Żabnica (Latin Lophius piscatorius), also known as Monkfish, is a fish living mainly At the bottom of the north-eastern Atlantic, the North Sea, as well as in the Mediterranean. It is also found off the coast of North-West Africa. Caught at depths from 200 to even 1000 metersis valued in many European countries, especially in Spain, Portugal, France or Great Britain.
In Poland Żabnica is a luxurious fishavailable mainly in specialized fish stores or in large delicatessen chains. Its price is quite high and ranges from 180 to even PLN 250 per kilo. It can also be found in the menu of exclusive restaurants specializing in Mediterranean cuisine, e.g. in Warsaw, Krakow or the Tri -City.
Żabnica is an extremely healthy fish. Is characterized by low fat and calories – There are only about 85 kcal in 100 grams of meat. Is an excellent source of full -fledged protein, which has a positive effect on muscle structure and regeneration.

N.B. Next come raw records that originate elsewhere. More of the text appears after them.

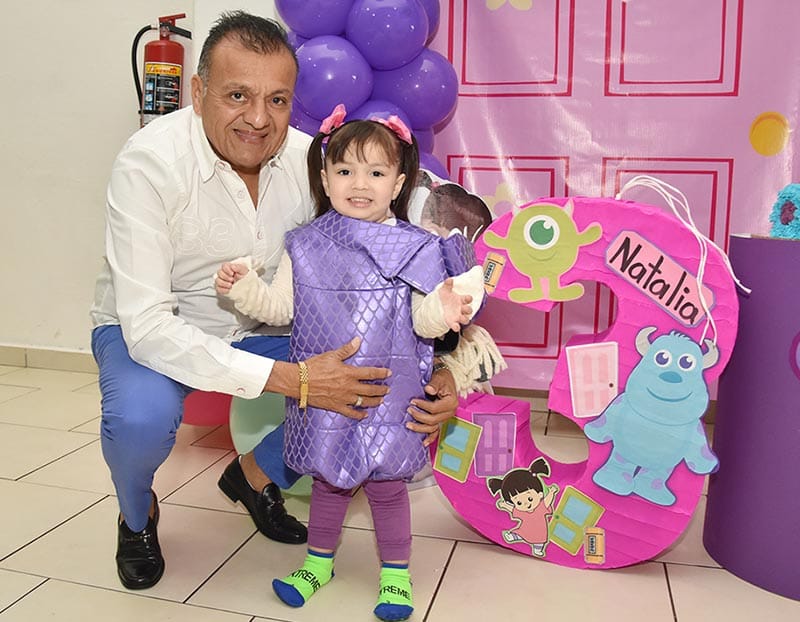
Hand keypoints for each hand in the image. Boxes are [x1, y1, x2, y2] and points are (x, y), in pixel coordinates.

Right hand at [215, 262, 249, 294]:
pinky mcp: (221, 288)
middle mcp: (224, 273)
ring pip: (217, 281)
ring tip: (231, 285)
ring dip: (224, 283)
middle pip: (219, 273)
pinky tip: (228, 290)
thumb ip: (238, 267)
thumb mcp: (244, 271)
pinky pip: (218, 288)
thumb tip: (233, 266)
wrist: (247, 286)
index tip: (232, 273)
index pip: (224, 266)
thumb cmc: (245, 276)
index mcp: (229, 268)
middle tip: (232, 280)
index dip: (227, 270)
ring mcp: (222, 281)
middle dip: (226, 277)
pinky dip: (223, 290)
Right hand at [266, 337, 390, 419]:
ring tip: (380, 401)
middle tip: (387, 389)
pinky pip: (350, 412)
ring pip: (363, 402)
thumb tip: (358, 340)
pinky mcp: (336, 406)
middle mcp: (348, 387)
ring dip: (374, 402)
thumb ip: (347, 350)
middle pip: (370, 390)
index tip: (389, 373)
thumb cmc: (314, 367)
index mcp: (349, 373)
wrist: (299, 381)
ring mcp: (343, 398)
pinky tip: (364, 415)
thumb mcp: (331, 355)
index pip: (370, 374)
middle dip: (381, 390)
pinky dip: (359, 415)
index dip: (381, 373)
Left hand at [406, 364, 458, 446]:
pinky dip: (430, 438)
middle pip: (433, 420)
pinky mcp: (441, 420)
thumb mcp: (439, 378)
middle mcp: (450, 412)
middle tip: (408, 410)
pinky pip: (436, 431)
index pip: (434, 409)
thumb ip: (434, 384)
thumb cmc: (442, 378)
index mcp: (451, 403)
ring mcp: (446, 417)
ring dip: (420, 428)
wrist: (445, 379)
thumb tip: (428, 389)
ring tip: (408, 425)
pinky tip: (423, 443)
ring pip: (433, 427)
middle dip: (419, 417)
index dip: (422, 406)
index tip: (412, 401)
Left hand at [438, 278, 472, 331]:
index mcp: (461, 300)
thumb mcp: (444, 290)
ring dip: (465, 319)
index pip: (468, 299)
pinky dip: (456, 327)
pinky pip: (456, 326)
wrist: (437, 305)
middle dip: (468, 310)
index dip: (469, 298)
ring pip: (465, 319)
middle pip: (468, 310)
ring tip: (461, 318)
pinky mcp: (452, 322)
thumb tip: (450, 279)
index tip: (468, 298)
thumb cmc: (444, 297)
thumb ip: (447, 285)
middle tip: (466, 309)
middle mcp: (461, 308)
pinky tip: (456, 327)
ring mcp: (458, 316)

In addition, it contains omega-3 fatty acids that have a positive effect on the cardiovascular system, reduce cholesterol levels, they have anti -inflammatory and strengthen the body’s immunity.
In addition to protein and omega-3 omegica It provides vitamin A, necessary for the health of the eyes and skin, B vitamins, including B6 and B12beneficial for the nervous system, and minerals such as phosphorus, magnesium, iron and selenium, which support the health of bones, teeth, muscles and immune system.
Żabnica is a fish that requires proper treatment in the kitchen – Too long thermal treatment can make it hard and rubberous. Usually, about 10-15 minutes of cooking, frying or grilling is enough.
Baking is one of the most popular ways to prepare the frog. A simple and effective recipe is a baked frog with butter and lemon. To prepare it, you need about 400 grams of fillet, a tablespoon of butter, lemon juice, salt and pepper. Meat should be gently seasoned, pour melted butter and bake at a temperature of about 200 ° C for about 20 minutes. Served with baked vegetables, salad or simple potato purée is a wonderful, elegant dinner proposition.
Another interesting way to prepare the frog is Ceviche preparation – meat is cut into thin slices or cubes, marinates in lime or lemon juicewith the addition of fresh herbs, onions, chili peppers and salt. Such an attachment impresses with freshness and delicacy of taste.
In Spanish or French cuisine, Żabnica often goes to soups and stews. Bulion based on frog is a real taste feast – meat is added to vegetable broth, with the addition of onions, tomatoes, carrots, celery and spices. An intense, aromatic broth is created, which can be served as an independent dish or base for other dishes.